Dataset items
____________

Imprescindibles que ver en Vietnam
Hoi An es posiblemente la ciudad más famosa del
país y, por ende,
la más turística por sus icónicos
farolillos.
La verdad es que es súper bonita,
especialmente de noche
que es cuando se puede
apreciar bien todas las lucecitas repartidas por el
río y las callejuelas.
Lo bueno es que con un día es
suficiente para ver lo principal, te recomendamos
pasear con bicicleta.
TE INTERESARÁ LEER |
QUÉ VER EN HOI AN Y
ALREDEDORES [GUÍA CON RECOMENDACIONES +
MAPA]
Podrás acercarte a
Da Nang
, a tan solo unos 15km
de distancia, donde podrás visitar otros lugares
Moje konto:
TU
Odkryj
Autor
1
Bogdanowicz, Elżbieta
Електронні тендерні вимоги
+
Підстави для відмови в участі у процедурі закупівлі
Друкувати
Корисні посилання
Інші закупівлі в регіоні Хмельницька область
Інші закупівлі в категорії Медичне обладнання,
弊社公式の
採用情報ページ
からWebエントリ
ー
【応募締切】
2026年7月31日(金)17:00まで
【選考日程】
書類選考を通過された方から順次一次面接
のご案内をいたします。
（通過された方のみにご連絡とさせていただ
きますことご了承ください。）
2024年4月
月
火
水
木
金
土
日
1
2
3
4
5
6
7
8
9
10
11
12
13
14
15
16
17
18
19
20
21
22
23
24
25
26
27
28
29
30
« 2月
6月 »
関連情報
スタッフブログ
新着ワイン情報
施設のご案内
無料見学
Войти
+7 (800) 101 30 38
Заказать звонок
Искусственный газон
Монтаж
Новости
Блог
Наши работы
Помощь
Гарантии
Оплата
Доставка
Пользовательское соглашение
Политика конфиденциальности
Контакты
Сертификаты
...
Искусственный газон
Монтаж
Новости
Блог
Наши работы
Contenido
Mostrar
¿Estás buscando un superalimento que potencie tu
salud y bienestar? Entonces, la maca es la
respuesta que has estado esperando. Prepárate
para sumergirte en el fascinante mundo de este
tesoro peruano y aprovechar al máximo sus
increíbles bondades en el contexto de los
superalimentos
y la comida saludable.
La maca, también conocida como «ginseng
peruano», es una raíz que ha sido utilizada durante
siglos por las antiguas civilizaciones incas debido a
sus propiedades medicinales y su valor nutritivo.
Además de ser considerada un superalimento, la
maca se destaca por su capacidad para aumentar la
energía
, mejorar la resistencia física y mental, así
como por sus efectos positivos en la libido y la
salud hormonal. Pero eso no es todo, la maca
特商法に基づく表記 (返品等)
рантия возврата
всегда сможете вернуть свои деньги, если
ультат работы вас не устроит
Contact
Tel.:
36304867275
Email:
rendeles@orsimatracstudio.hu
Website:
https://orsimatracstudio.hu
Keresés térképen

____________

» Assignment
Going through the records above, state how many lines include the word "como", and give no other text.

» Answer space
2